Thursday, April 18, 2024

Death Threats and Public Service

 Many posts have discussed political violence.

Jane C. Timm and Joe Murphy at NBC:

Threats and harassment against local public officials rose in 2023, according to research tracking political violence and hostility provided to NBC News.

The researchers found that threats and harassment against officials including city council members, school board members, poll workers, mayors and local prosecutors increased significantly in the second half of the year. Elected or appointed government officials and judicial officials are most likely to face such hostility, they found, with death threats and invasions of privacy being the most common methods.

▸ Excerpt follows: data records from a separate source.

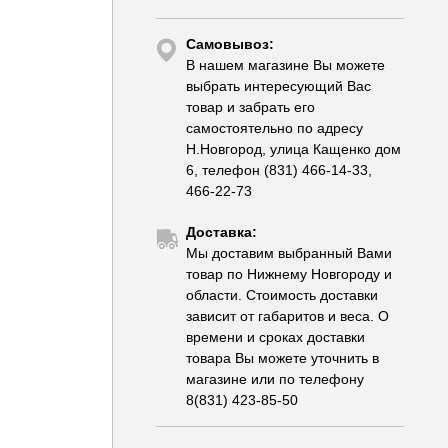
Самовывоз:
В нашем магазине Вы можете
выбрать интересующий Вас
товар и забрать его
самостоятельно по адресу
Н.Новгород, улица Кащенко дом
6, телефон (831) 466-14-33,
466-22-73
Доставка:
Мы доставим выбранный Вами
товар по Нижнему Новгороду и
области. Стоимость доставки
зависит от габаритов и веса. О
времени и сроках доставки
товара Вы можете уточнить в
магазине или по телефону
8(831) 423-85-50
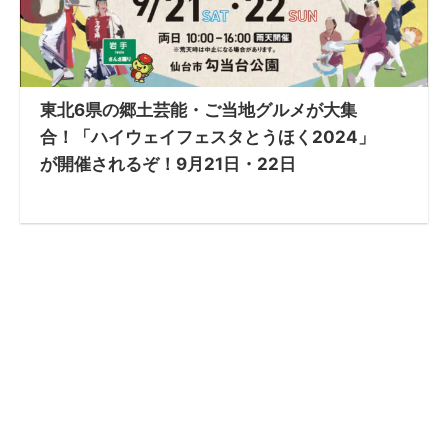
東北6県の郷土芸能・ご当地グルメが大集
合！「ハイウェイフェスタとうほく2024」
が開催されるぞ！9月21日・22日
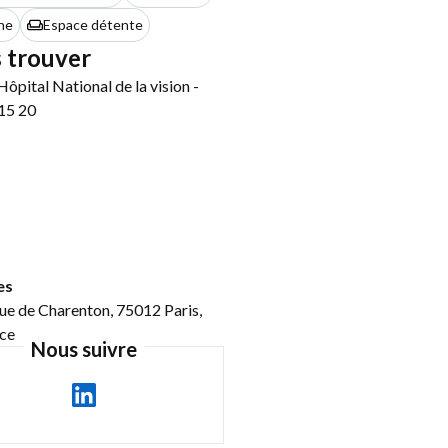
he
Espace détente
 trouver
es
ue de Charenton, 75012 Paris,
ce
Nous suivre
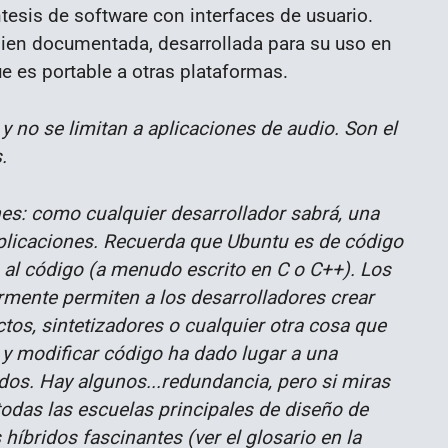
ntesis de software con interfaces de usuario.
 bien documentada, desarrollada para su uso en
e es portable a otras plataformas.
 no se limitan a aplicaciones de audio. Son el
.
nes: como cualquier desarrollador sabrá, una
plicaciones. Recuerda que Ubuntu es de código
o al código (a menudo escrito en C o C++). Los
mente permiten a los desarrolladores crear
tos, sintetizadores o cualquier otra cosa que
r y modificar código ha dado lugar a una
dos. Hay algunos...redundancia, pero si miras
todas las escuelas principales de diseño de
híbridos fascinantes (ver el glosario en la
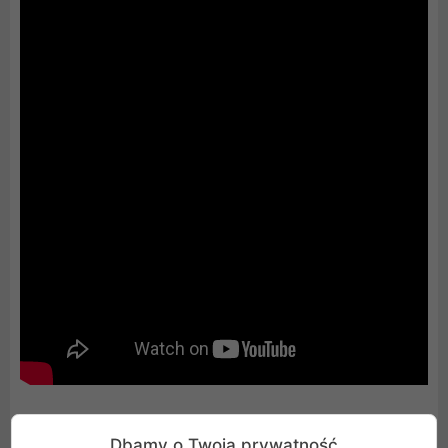
Dbamy o Twoją prywatność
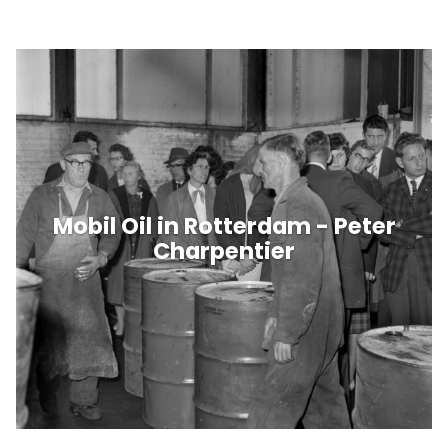
Mobil Oil in Rotterdam - Peter
Charpentier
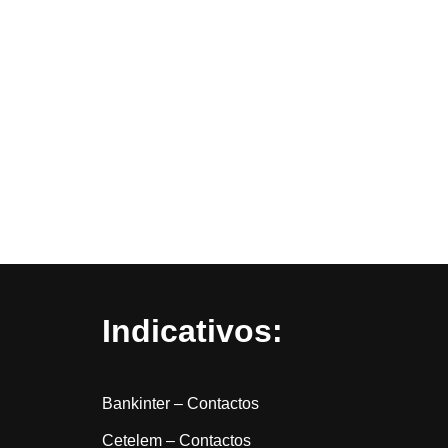
Indicativos:
Bankinter – Contactos
Cetelem – Contactos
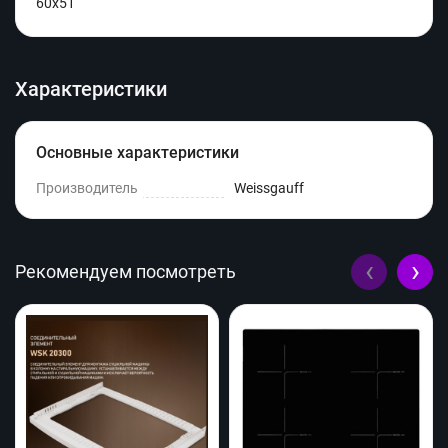
60х51
Характеристики
Основные характеристики
Производитель
Weissgauff
‹
›
Рекомендуем посмотреть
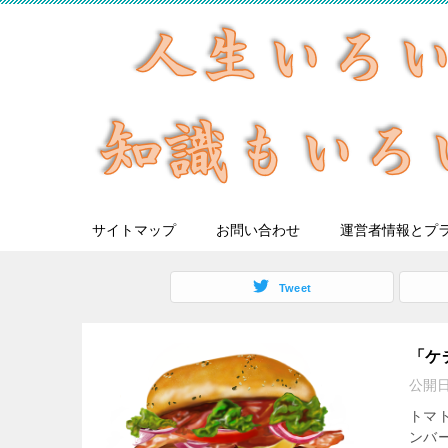
サイトマップ
お問い合わせ
運営者情報とプ
Tweet
「ケ
公開
トマ
ンバ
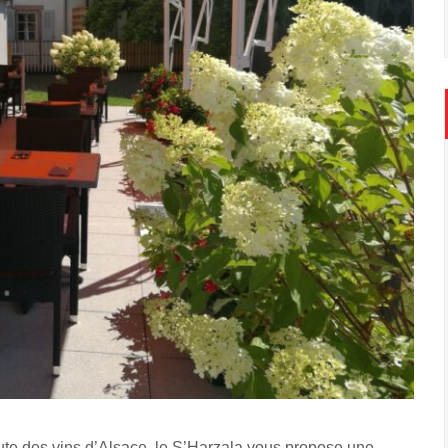
ute des vins d’Alsace, le S’Harzala vous propose une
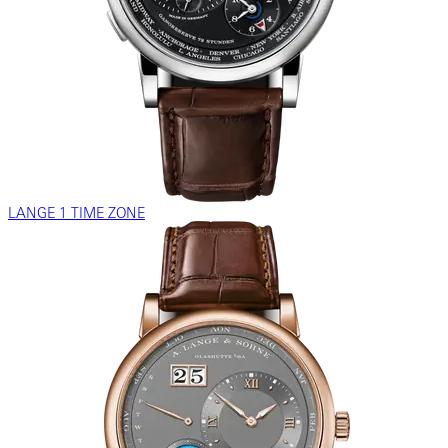
LANGE 1 TIME ZONE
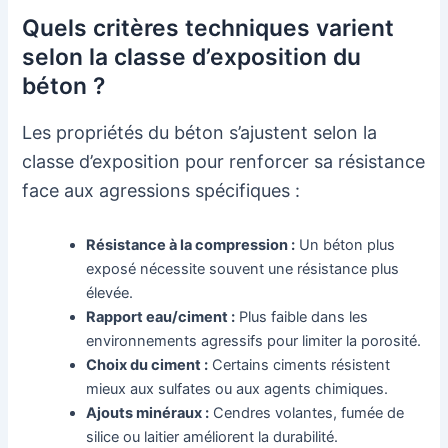
Quels critères techniques varient
selon la classe d’exposition du
béton ?
Les propriétés du béton s’ajustent selon la
classe d’exposition pour renforcer sa résistance
face aux agressions spécifiques :
Résistance à la compression :
Un béton plus
exposé nécessite souvent une résistance plus
élevée.
Rapport eau/ciment :
Plus faible dans les
environnements agressifs pour limiter la porosité.
Choix du ciment :
Certains ciments résistent
mieux aux sulfates ou aux agents chimiques.
Ajouts minéraux :
Cendres volantes, fumée de
silice ou laitier améliorent la durabilité.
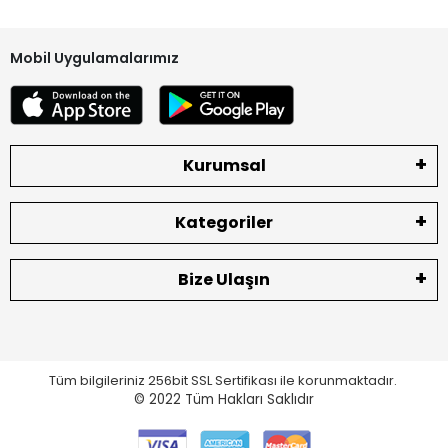
Mobil Uygulamalarımız
Kurumsal
Kategoriler
Bize Ulaşın
Tüm bilgileriniz 256bit SSL Sertifikası ile korunmaktadır.
© 2022
Tüm Hakları Saklıdır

In an effort to monitor hostility facing local officials, Princeton University’s Bridging Divides Initiative combed public reports and social media, drawing more than 750 examples of harassment into a database they plan to update monthly as a way of tracking the evolving threat landscape. The initiative is a research group that tracks political violence in the U.S.

Emily Matesic at WLUK-TV:

With just days until he leaves his seat in Congress, U.S. Rep. Mike Gallagher could be shedding some light on the reasoning behind his early resignation. Gallagher announced in February he wouldn't be seeking re-election. Then, in March, he said he would be resigning his seat, effective April 19.   In one of his last acts in Congress, the Republican -- who represents Wisconsin's 8th District -- chaired a House Select Committee hearing on China's possible connection to fentanyl overdose deaths in the U.S.

 After the hearing, Gallagher spoke with reporters about the hearing and the end of his time in Congress. Rep. Gallagher said, "This is more just me wanting to prioritize being with my family. I signed up for the death threats and the late night swatting, but they did not. And for a young family, I would say this job is really hard." FOX 11 reached out to Gallagher's office about his comments on death threats and late night swatting calls. It's unclear if any specific incident led to his early resignation. However, FOX 11 did confirm through the Brown County Sheriff's Office -- which patrols Allouez, where Gallagher lives -- a case number was assigned late last year to a swatting incident related to Gallagher. The Sheriff's Office said it reached out to U.S. Capitol Police about the incident. In January, the investigation was handed over to federal authorities, including Capitol Police, the FBI and the United States Secret Service.